One high-tech solution to carjackings is satellite tracking systems. A car owner pays a monthly subscription fee for the service, which requires a transponder planted somewhere in the vehicle. If the car is stolen or hijacked, the theft is reported to a central office. The satellite immediately begins tracking the car, and security personnel and police are called in. Recoveries within 15 minutes of the theft are not uncommon. Depending on the value of the car, the cost of the tracking system may be covered by savings on auto insurance.

Like car owners, farmers have responded to crime with a new alarm system. The murder rate on South African farms, which are often targeted by criminal gangs, is 120 per 100,000, much higher than the national average. Farmers have armed themselves, installed electric fences, and purchased guard dogs, but criminals continue to find ways around these measures. Now farmhouses have been turned into fortresses, with independent radio systems linking them to other farms in the area. If a farm is attacked, an alarm is raised, and other farmers pick up their guns and come to the rescue.

A different sort of anti-crime association has emerged in downtown Johannesburg. The Central Johannesburg Partnership, a nonprofit corporation formed by business owners, provides "private urban management services" in four downtown areas totaling 50 blocks, or 10 percent of the inner city. The services include security, street cleaning, vending management, and miscellaneous maintenance tasks, such as painting light poles and electric boxes. Operating with a yearly budget of about $1 million funded by contributions from the businesses it serves, the CJP employs about 100 security guards and 30 street cleaners, with a office staff of six.

The first area managed by the CJP was the Central Improvement District, created in late 1993. In 1992 that area averaged 27 muggings a month; in all of 1997, by contrast, it had only three. Most of the people who live and work in this neighborhood are black; many are middle class, but a significant number are quite poor. The CJP's professional services contrast sharply with the protection available in many black townships, where residents have almost no confidence in the police and routinely take the law into their own hands, administering "street justice" with beatings.

CJP Chairman Neil Frasier says he doesn't have crime statistics for areas of Johannesburg outside the organization's coverage, but he is confident that "we are significantly lower." Almost every category of crime has dropped in the Central Improvement District: Armed robberies in 1997 were down 63 percent from the year before, muggings were down 73 percent, and pickpocketing was down 80 percent.

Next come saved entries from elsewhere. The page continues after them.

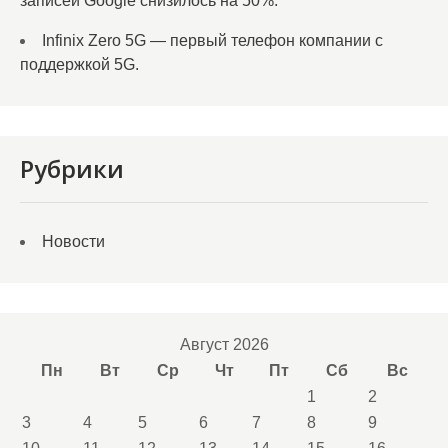
записей Google снизилось на 50%.
Infinix Zero 5G — первый телефон компании с
поддержкой 5G.
Рубрики
Новости
Август 2026
Пн
Вт
Ср
Чт
Пт
Сб
Вс
1
2
3
4
5
6
7
8
9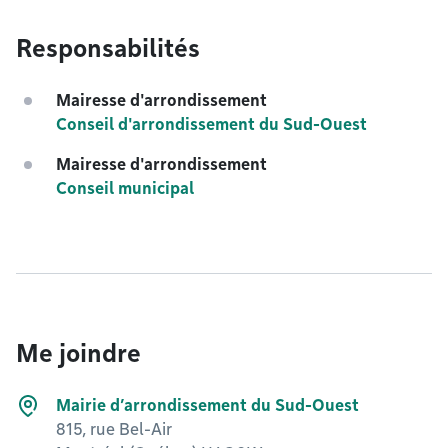
Responsabilités
Mairesse d'arrondissement
Conseil d'arrondissement du Sud-Ouest
Mairesse d'arrondissement
Conseil municipal
Me joindre
Mairie d’arrondissement du Sud-Ouest
815, rue Bel-Air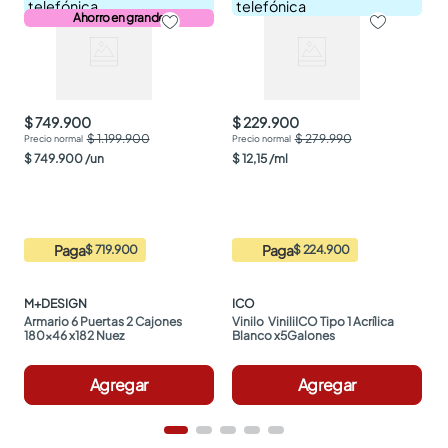
telefónica
telefónica
Ahorro en grande
$ 749.900
$ 229.900
$ 1.199.900
$ 279.990
$
749
.
900
/
un
$
12
,
15
/
ml
Paga
Paga
$ 719.900
$ 224.900
M+DESIGN
ICO
Armario 6 Puertas 2 Cajones 
Vinilo  ViniliICO Tipo 1 Acrílica 
180x46 x182 Nuez
Blanco x5Galones
Agregar
Agregar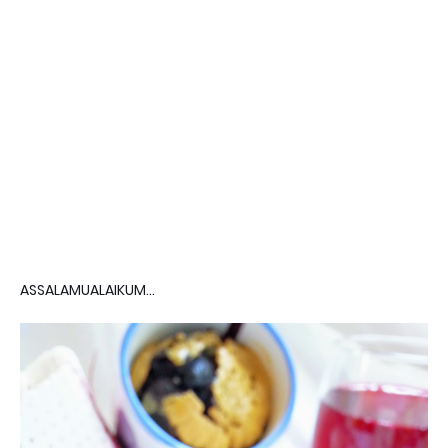
ASSALAMUALAIKUM...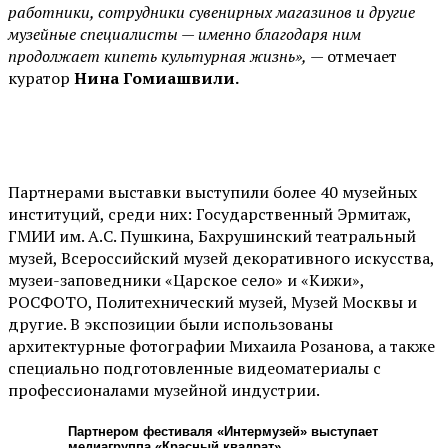
работники, сотрудники сувенирных магазинов и другие
музейные специалисты — именно благодаря ним
продолжает кипеть культурная жизнь»,
— отмечает
куратор
Нина Гомиашвили.
Партнерами выставки выступили более 40 музейных
институций, среди них: Государственный Эрмитаж,
ГМИИ им. А.С. Пушкина, Бахрушинский театральный
музей, Всероссийский музей декоративного искусства,
музеи-заповедники «Царское село» и «Кижи»,
РОСФОТО, Политехнический музей, Музей Москвы и
другие. В экспозиции были использованы
архитектурные фотографии Михаила Розанова, а также
специально подготовленные видеоматериалы с
профессионалами музейной индустрии.
Партнером фестиваля «Интермузей» выступает
медиагруппа «Красный квадрат».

Frasier says the key to inner-city crime prevention is "the highly visible presence of security." The CJP guards all have uniforms; to increase their visibility, they wear yellow hats, belts, and arm bands. During the first six months of 1998, they arrested more than 200 people for crimes ranging from armed robbery to hijacking and turned them over to the police.

In one of the more spectacular arrests, CJP guards heard gunfire and rushed to intervene in a gang attack on an armored vehicle carrying cash. The attackers fled, but the guards pursued them. Three suspects were arrested and a fourth refused to surrender, shooting himself in the head.

Sheri Lambert, who works in the Central Improvement District, says "one gets to know the individual guards on one's usual `beat' going from parking to work in the morning and evening." Manny Da Rocha, of Quenchers Pub & Grub, found that this personal touch makes a big difference. Last year, he recalls, the security guard for his building (not a CJP employee) "enlightened me that my vehicle, driven by a stranger, was moving down the street." Da Rocha ran outside and saw one of the CJP guards "jumping into the vehicle, causing the driver to flee in fright to another vehicle waiting closeby." The CJP guard "informed me that he knew my vehicle and when he saw a stranger behind the wheel, he realized it was being stolen."

If only South Africa's politicians reacted as swiftly and effectively to crime.